:: Available records ::
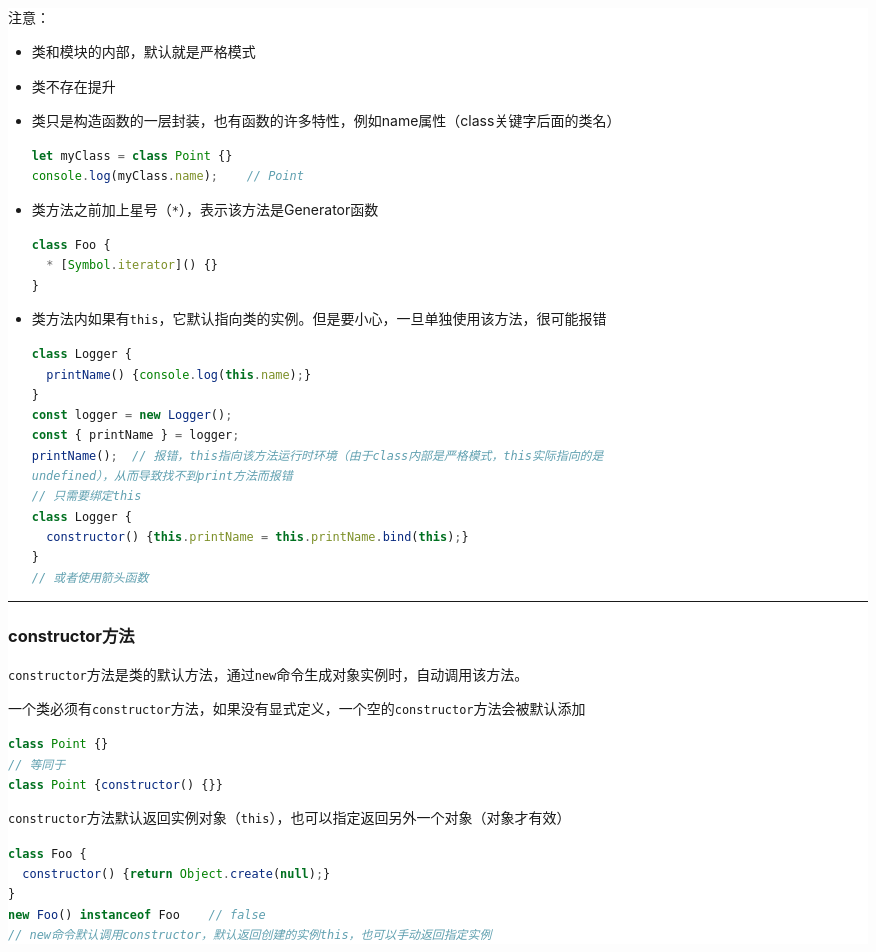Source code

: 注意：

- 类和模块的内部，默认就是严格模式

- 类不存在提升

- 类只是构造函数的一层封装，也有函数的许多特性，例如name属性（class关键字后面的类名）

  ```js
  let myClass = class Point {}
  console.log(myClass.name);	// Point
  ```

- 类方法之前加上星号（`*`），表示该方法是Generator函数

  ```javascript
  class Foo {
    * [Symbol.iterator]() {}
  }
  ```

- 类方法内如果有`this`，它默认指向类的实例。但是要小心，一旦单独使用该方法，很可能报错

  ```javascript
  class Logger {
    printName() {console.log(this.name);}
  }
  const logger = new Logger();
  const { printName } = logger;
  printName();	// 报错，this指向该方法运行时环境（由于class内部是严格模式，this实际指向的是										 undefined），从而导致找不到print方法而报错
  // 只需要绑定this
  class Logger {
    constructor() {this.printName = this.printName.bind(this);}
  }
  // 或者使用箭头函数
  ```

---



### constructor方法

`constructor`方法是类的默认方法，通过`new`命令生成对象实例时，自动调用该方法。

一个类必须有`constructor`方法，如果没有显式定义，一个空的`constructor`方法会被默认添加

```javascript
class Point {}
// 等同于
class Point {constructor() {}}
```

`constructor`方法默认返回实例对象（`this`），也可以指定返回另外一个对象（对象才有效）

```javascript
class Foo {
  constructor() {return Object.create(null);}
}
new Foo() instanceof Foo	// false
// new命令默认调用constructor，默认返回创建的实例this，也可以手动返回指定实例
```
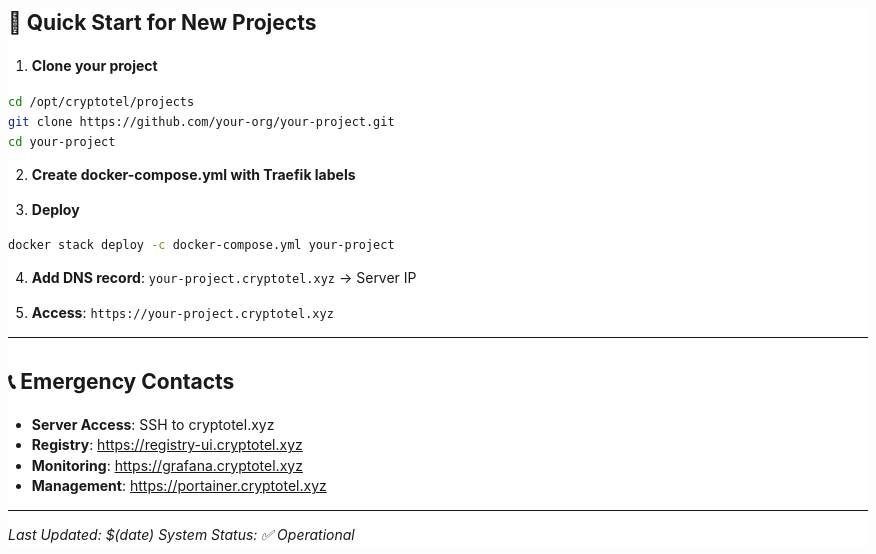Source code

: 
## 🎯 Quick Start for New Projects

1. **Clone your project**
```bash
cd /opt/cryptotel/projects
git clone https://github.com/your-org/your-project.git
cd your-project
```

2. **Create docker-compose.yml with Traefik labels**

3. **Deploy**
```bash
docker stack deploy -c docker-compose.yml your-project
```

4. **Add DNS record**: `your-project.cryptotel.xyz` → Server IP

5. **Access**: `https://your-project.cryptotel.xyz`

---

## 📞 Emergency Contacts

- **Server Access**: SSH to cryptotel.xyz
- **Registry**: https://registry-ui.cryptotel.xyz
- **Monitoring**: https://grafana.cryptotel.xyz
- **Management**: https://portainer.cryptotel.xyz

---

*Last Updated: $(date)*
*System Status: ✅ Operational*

:: What the task requires ::
In the listing above, find every line with the string "Server" and state how many there are, with no other words.

:: Response box ::
2